彼女は手を伸ばして資料のpdfをスライドさせる。どんどんと顔つきが険しくなっていくのに気づいたナルヴィが俺の肩をつつき、俺も彼女の眉間の皺が深まっていくのを見てちょっと厳かな空気を出し始める。彼女がばっと顔を上げると俺を気持ち悪いものを見る目で睨みつける。厳かな空気ではなかったようだ。失敗。
「それで、これが資料ですって?1日のスケジュールを書き出したもの、行動範囲、交友関係……これじゃあまるでストーカーじゃない。女の子に寄ってたかってこういうことするのが総帥のご趣味だったかしら?」
「いや……そうじゃないが」
以前までなら魔法少女以外に対しては絶対にやらなかったことだ。クライアントについても最低限『困った行動』をしていないかどうかだけ調べていただけ。事細かに全てを調べ出して粗探しをするようなことはしなかったはずなのに、いつの間にか行動の指針がぶれ出している。

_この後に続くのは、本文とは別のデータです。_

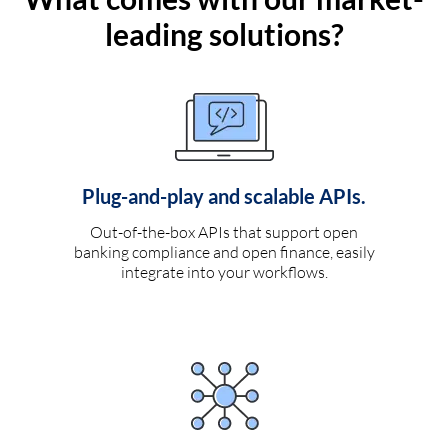
leading solutions?
Plug-and-play and scalable APIs.
Out-of-the-box APIs that support open
banking compliance and open finance, easily
integrate into your workflows.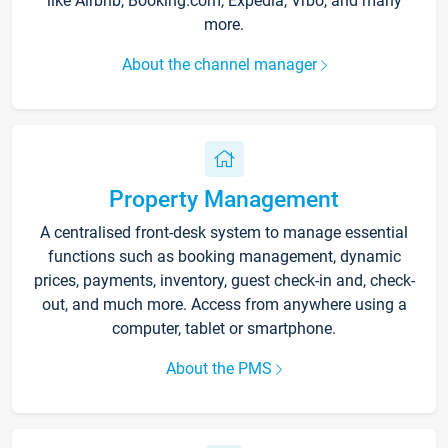
like Airbnb, Booking.com, Expedia, Vrbo, and many
more.
About the channel manager
Property Management
A centralised front-desk system to manage essential
functions such as booking management, dynamic
prices, payments, inventory, guest check-in and, check-
out, and much more. Access from anywhere using a
computer, tablet or smartphone.
About the PMS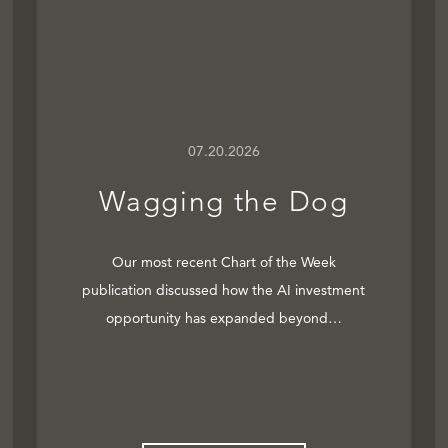
07.20.2026
Wagging the Dog
Our most recent Chart of the Week
publication discussed how the AI investment
opportunity has expanded beyond…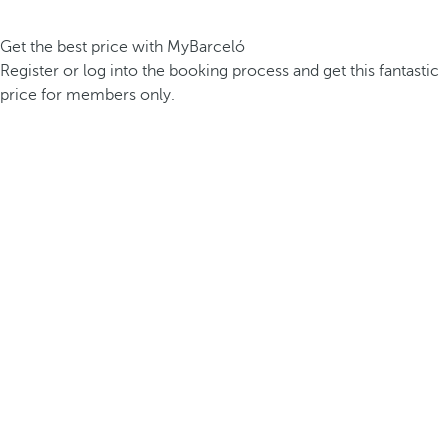
Get the best price with MyBarceló
Register or log into the booking process and get this fantastic
price for members only.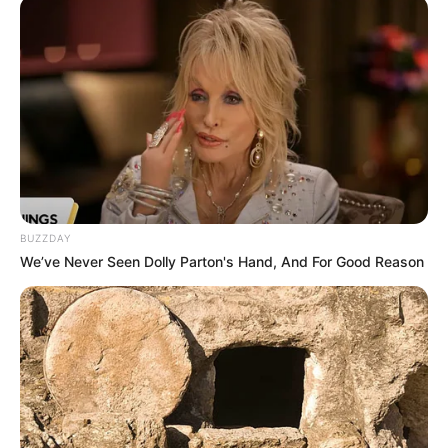
Betadine for toenail fungus
should be
researched carefully.
Prescription Medications
A doctor can prescribe stronger topical
antifungal medications. Some examples include
ciclopirox, efinaconazole, naftifine, tavaborole,
and terbinafine. Your doctor may also thin the
nail to help the medication penetrate deeper.
BUZZDAY
We’ve Never Seen Dolly Parton's Hand, And For Good Reason
For more severe cases, your doctor may
prescribe oral antifungal medications, such as
itraconazole and terbinafine. These
medications are stronger and more likely to
cause side effects or interact with other
medications you’re taking. It’s also worth noting
that these drugs may be less effective in adults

「そうじゃないなら、本人に直接聞いてみたらいいじゃない。どうせ、そのうち私たちも販路を拡大する予定だったんだから今からやっても大差ないんじゃない?それにこんなコソコソするの私はイヤよ」
あまりの暴論に俺とナルヴィはポカン、と口を開けて互いに顔を見合わせる。いや、確かに言われてみればそうなのだが。
「もし目的が俺たちの壊滅だとしたら……」
「バカね、その時は改造なりなんなりしちゃえばいいじゃないの。そんな大企業の力使ってくるんだから、こっちだって対抗策くらい用意して当然でしょうが」
「……」
なんだか考えることすらバカらしくなるようなあっさりした回答に、俺は深々と息を吐いた。そして、両手を顔に力強く当てる。痛みがある訳ではないが、気合が入るような気がする。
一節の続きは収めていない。